WAT 2014

The 1st Workshop on Asian Translation

9:30am-12:00pm, October 4, 2014
Lecture Room 241, 4th floor, Faculty of Engineering Bldg.2,
Hongo Campus, The University of Tokyo, Japan [MAP]

INTRODUCTION

The Workshop on Asian Translation (WAT) is a new open evaluation campaign focusing on Asian languages. We would like to invite a broad range of participants and conduct various forms of machine translation experiments and evaluation. Collecting and sharing our knowledge will allow us to understand the essence of machine translation and the problems to be solved. We are working toward the practical use of machine translation among all Asian countries.

For the 1st WAT, we chose scientific papers as the targeted domain, and selected the languages Japanese, Chinese and English.

What makes WAT unique:

Open innovation platform
The test data is fixed and open, so you can repeat evaluations on the same data and confirm changes in translation accuracy over time. WAT has no deadline for the automatic translation quality evaluation (continuous evaluation), so you can submit translation results at any time.
Domain and language pairs
WAT is the world's first workshop that uses scientific papers as a domain and Japanese-Chinese as a language pair. In the future, we will add more Asian languages, such as Korean, Vietnamese, Indonesian, Thai, Myanmar and so on.

════════════════

=== Problem to solve ===
Reproduce the WAT 2014 workshop announcement above in full, word for word.

=== Data block ===
════════════════

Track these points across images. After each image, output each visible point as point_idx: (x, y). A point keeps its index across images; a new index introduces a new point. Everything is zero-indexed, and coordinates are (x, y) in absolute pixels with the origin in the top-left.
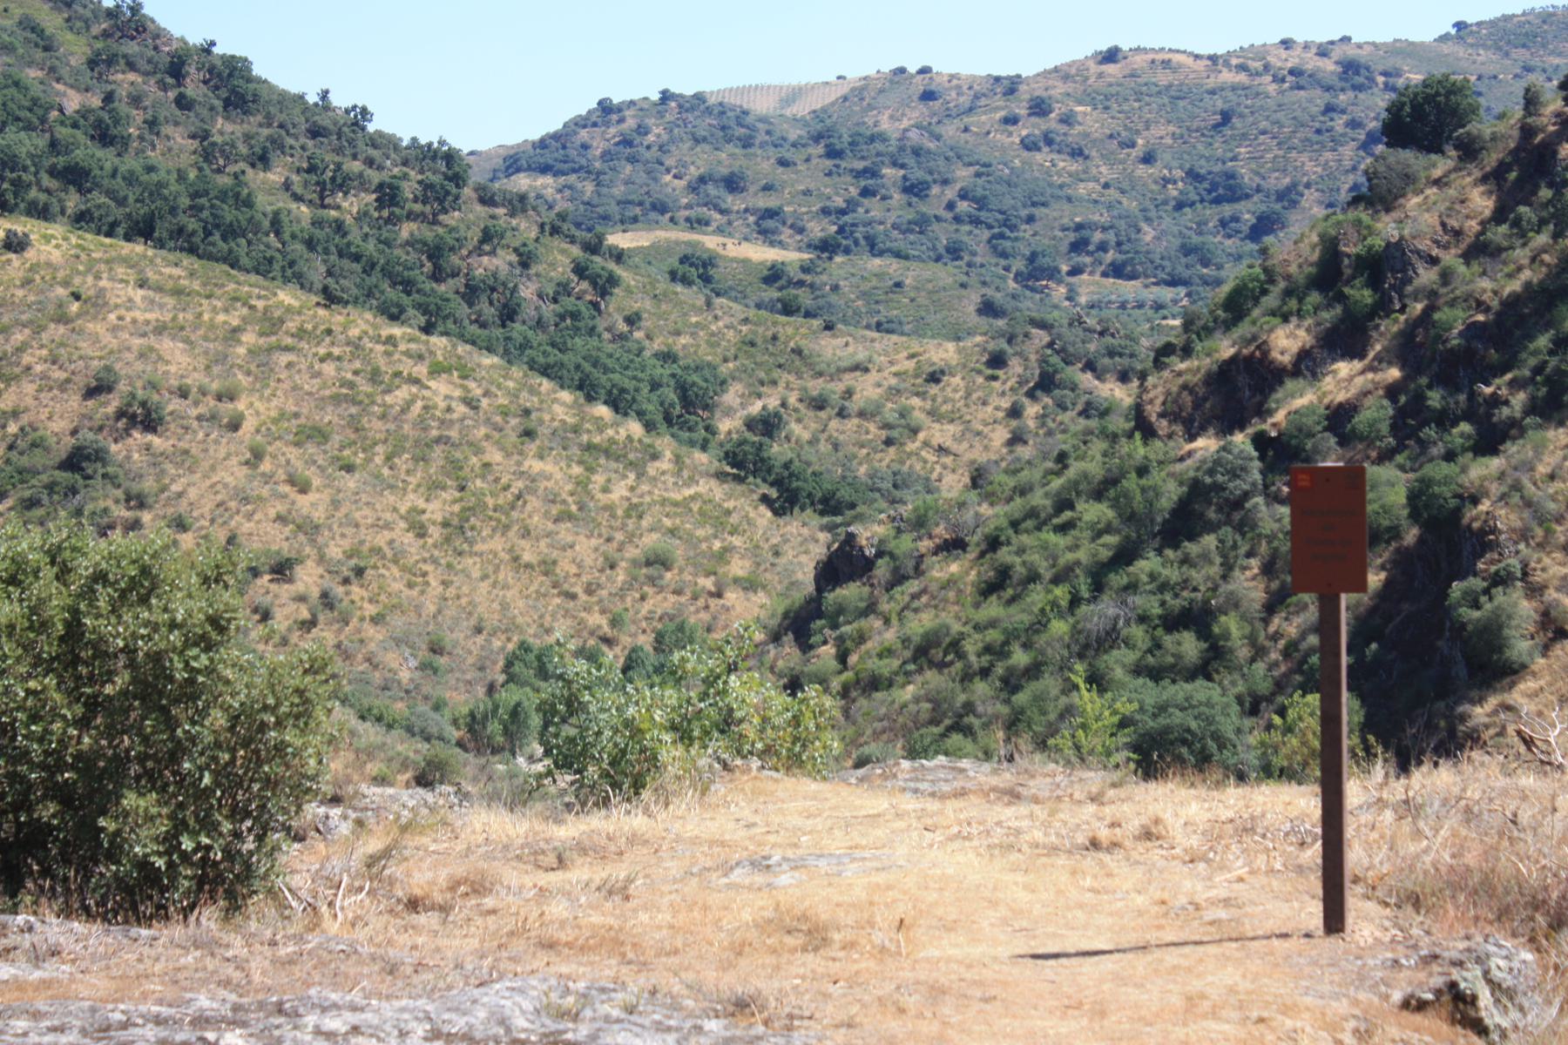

════════════════

=== Solved problem ===
WAT 2014

The 1st Workshop on Asian Translation

9:30am-12:00pm, October 4, 2014
Lecture Room 241, 4th floor, Faculty of Engineering Bldg.2,
Hongo Campus, The University of Tokyo, Japan [MAP]

INTRODUCTION

The Workshop on Asian Translation (WAT) is a new open evaluation campaign focusing on Asian languages. We would like to invite a broad range of participants and conduct various forms of machine translation experiments and evaluation. Collecting and sharing our knowledge will allow us to understand the essence of machine translation and the problems to be solved. We are working toward the practical use of machine translation among all Asian countries.

For the 1st WAT, we chose scientific papers as the targeted domain, and selected the languages Japanese, Chinese and English.

What makes WAT unique:

Open innovation platform
The test data is fixed and open, so you can repeat evaluations on the same data and confirm changes in translation accuracy over time. WAT has no deadline for the automatic translation quality evaluation (continuous evaluation), so you can submit translation results at any time.
Domain and language pairs
WAT is the world's first workshop that uses scientific papers as a domain and Japanese-Chinese as a language pair. In the future, we will add more Asian languages, such as Korean, Vietnamese, Indonesian, Thai, Myanmar and so on.